Snowball Edge early adopters
AWS Snowball Edge provides onboard compute for Amazon's high-capacity storage appliance. The device can help teams do work in the field, even with limited cloud connectivity. Here's how some organizations use Snowball Edge:
- Oregon State University deploys Snowball Edge devices on oceanographic expeditions to replace the dozens of hard drives it formerly used to record scientific data from sensors. Lambda functions running on these devices help reduce the amount of data. The team mails devices back to AWS for deeper analysis in the cloud.
- The Electric Daisy Carnival deploys Snowball Edge devices to its week-long festivals with 130,000 attendees to help aggregate the collection of terabytes of videos and pictures captured by employees and attendees. Snowball Edge enables a staff to access, tag and prune this media securely at the festival, and they later send it to AWS for longer-term storage and archiving.
- Philips integrated Snowball Edge into its HealthSuite digital platform, which enables smaller hospitals to securely manage large data sets collected from data-intensive equipment, like MRI machines. Hospitals can store this data and then ship it to the AWS cloud for longer-term archival.
Snowball Edge pricing starts at $300 for 10 days and then $30 per day after that, which comes out to $10,650 per year. While that number seems high, it could be worth the price to avoid the impact of possible data breaches. Early uses of Snowball Edge include offline video and image collection, scientific data aggregation and healthcare.

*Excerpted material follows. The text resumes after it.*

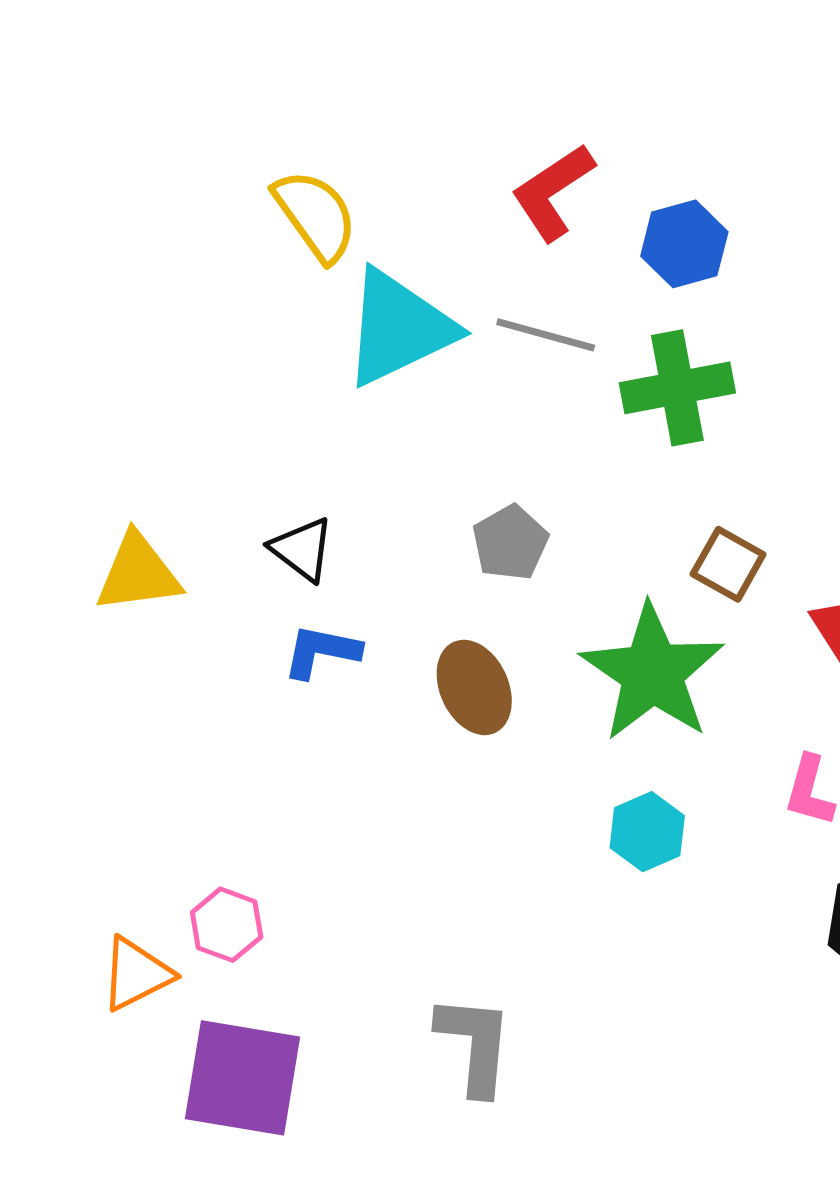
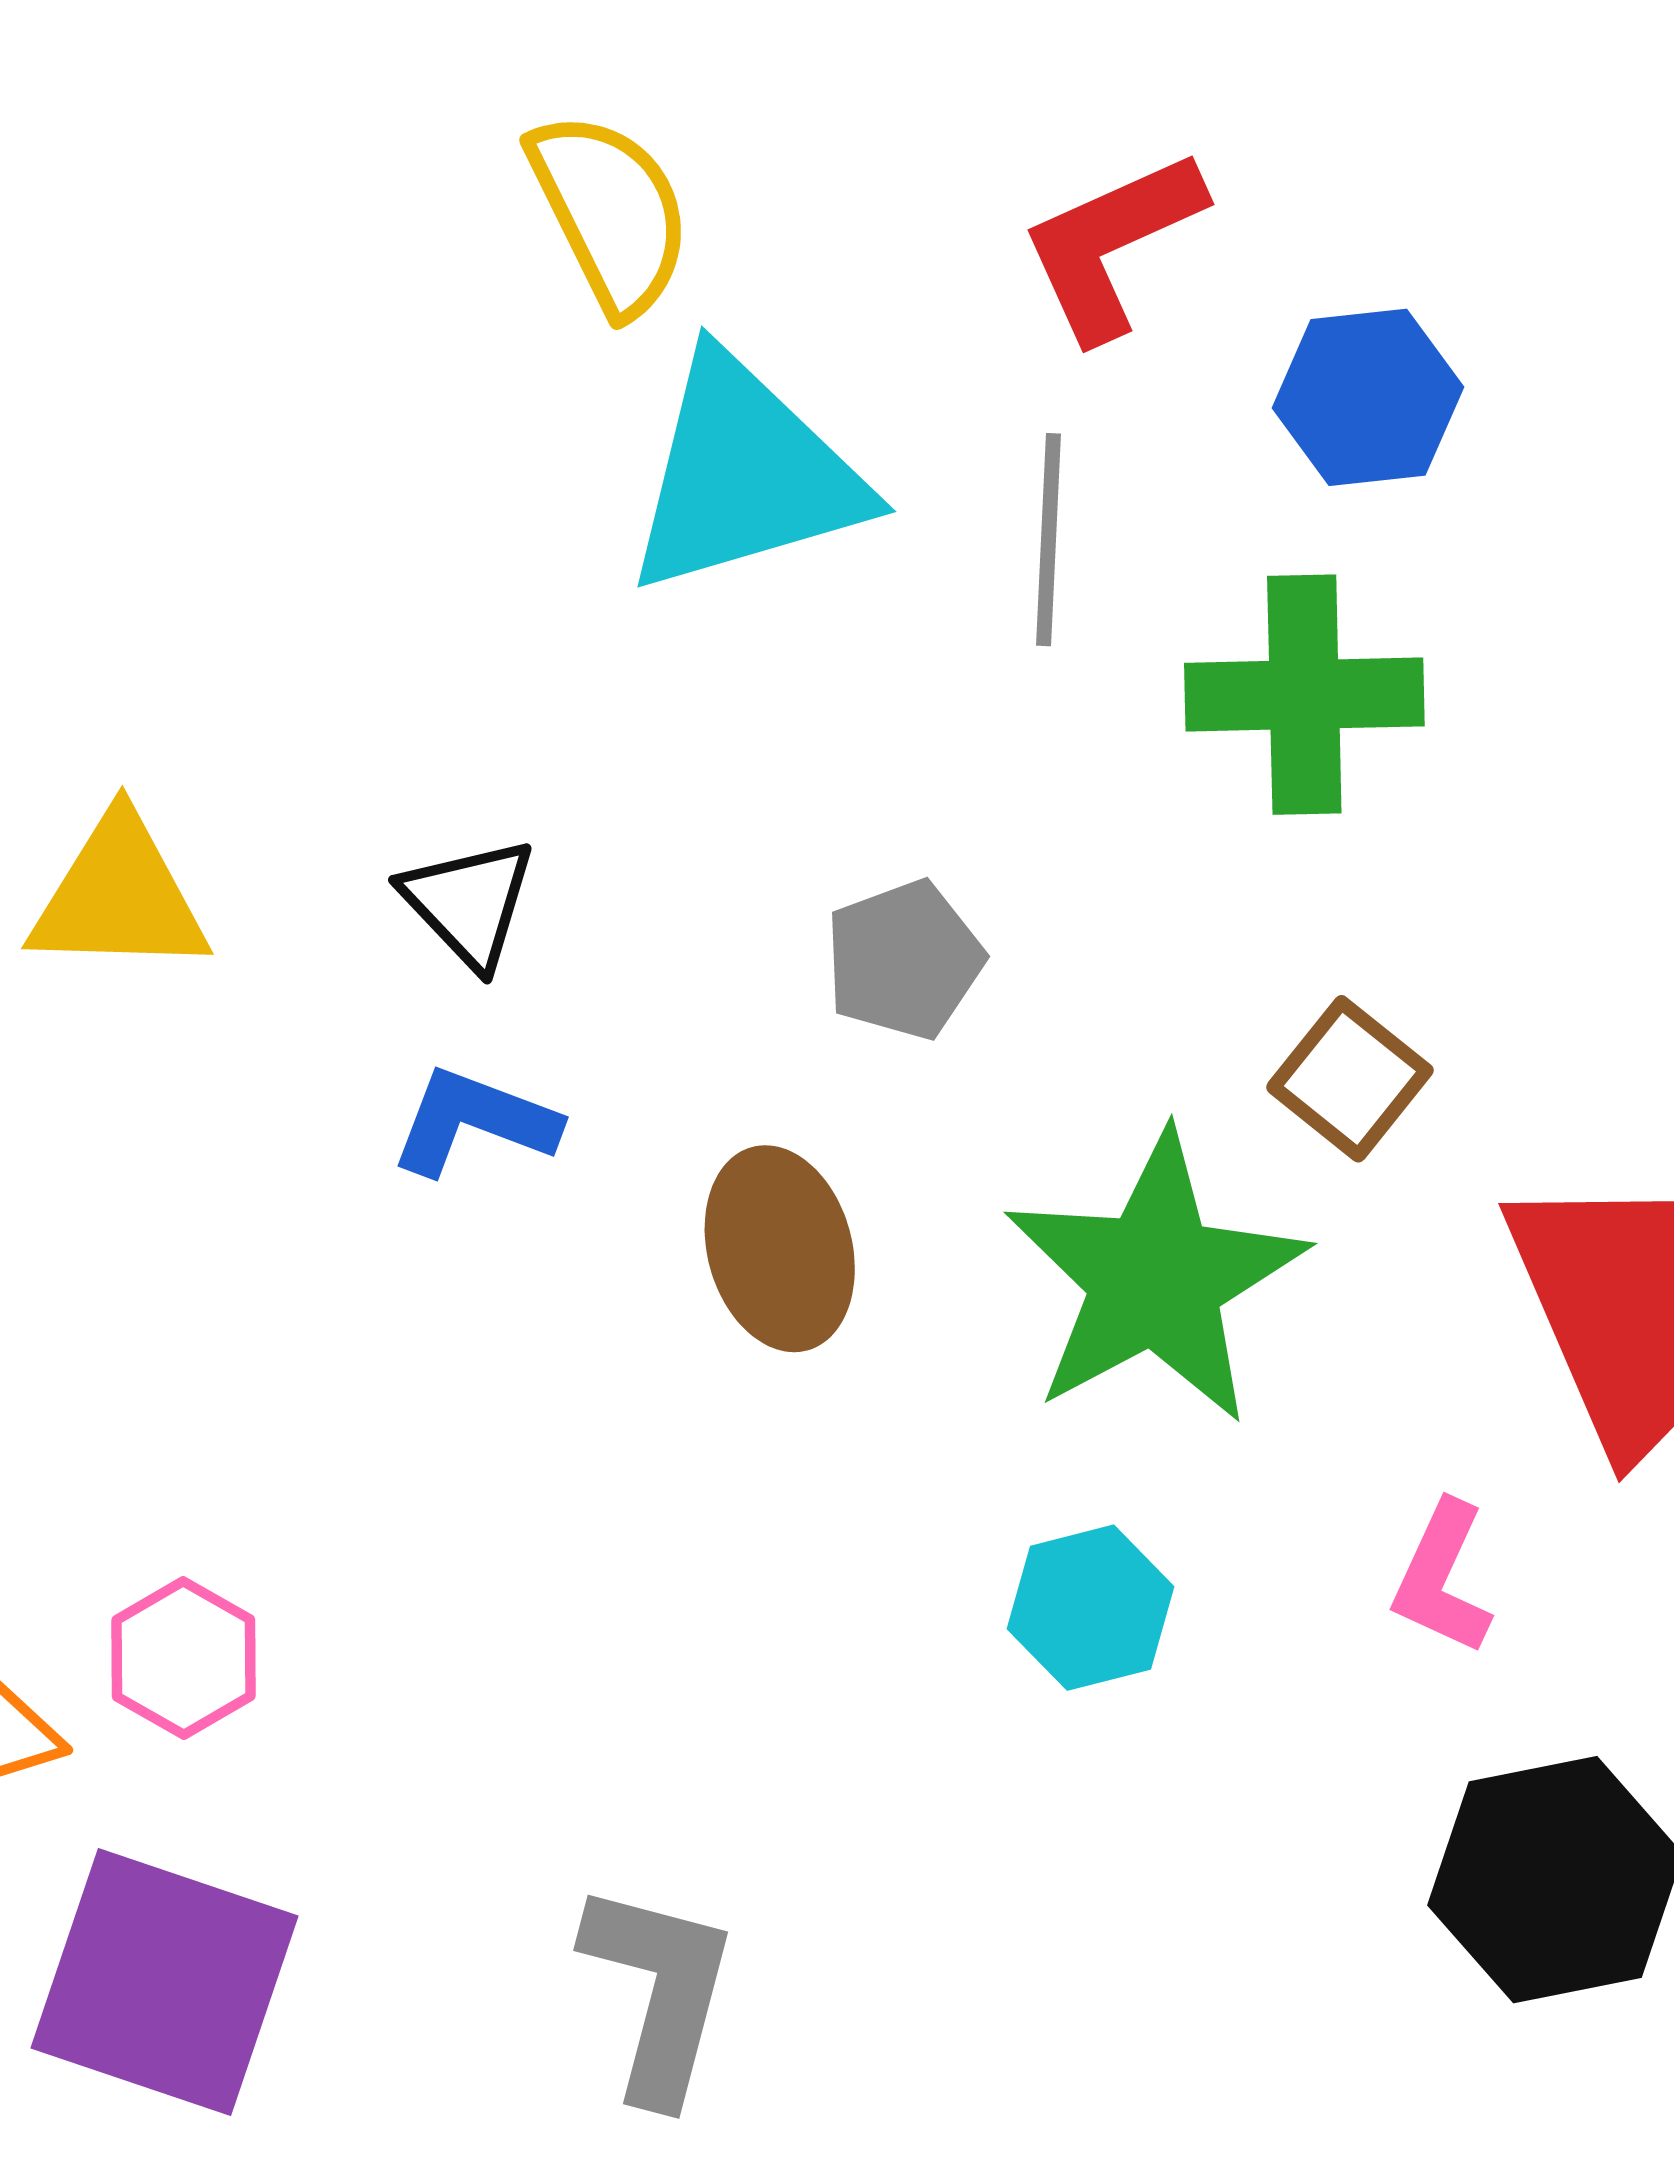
gray line: (546, 335) -> (1048, 540), turned 68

Greengrass expands hybrid possibilities
AWS says that Greengrass can enable a higher set of use cases than Snowball Edge alone with more programming flexibility and integration with different kinds of hardware. In many cases, Greengrass will also be cheaper than Snowball Edge, unless you plan to send terabytes of data to the cloud.
Greengrass Core essentially provides the ability for enterprises and third parties to package some of the best aspects of AWS security and management into a Greengrass service that costs less than a quarter per month, plus an annual fee. Third-party hardware vendors, like Dell and IBM, are starting to incorporate software from providers like Canonical, a proponent of open source software, to stake their claims to the edge computing market. And once users establish best practices for these deployments, consultants will promote similar hybrid approaches.
Enterprises and third parties can customize various kinds of edge servers with more Lambda functions. Over a dozen companies, including Qualcomm Technologies, Intel, Raspberry Pi Foundation, Samsung and Lenovo, plan to embed AWS Greengrass into third-party hardware.
Greengrass deployments reduce latency between apps running on edge servers and IoT devices or existing enterprise data stores. Nokia reported that early experiments found round-trip times decreased 28% and latency reduced 39% by processing data at the edge compared to the cloud. This kind of distributed architecture could reduce the time to transform, summarize or analyze enterprise data stored on private servers before it's sent to the cloud.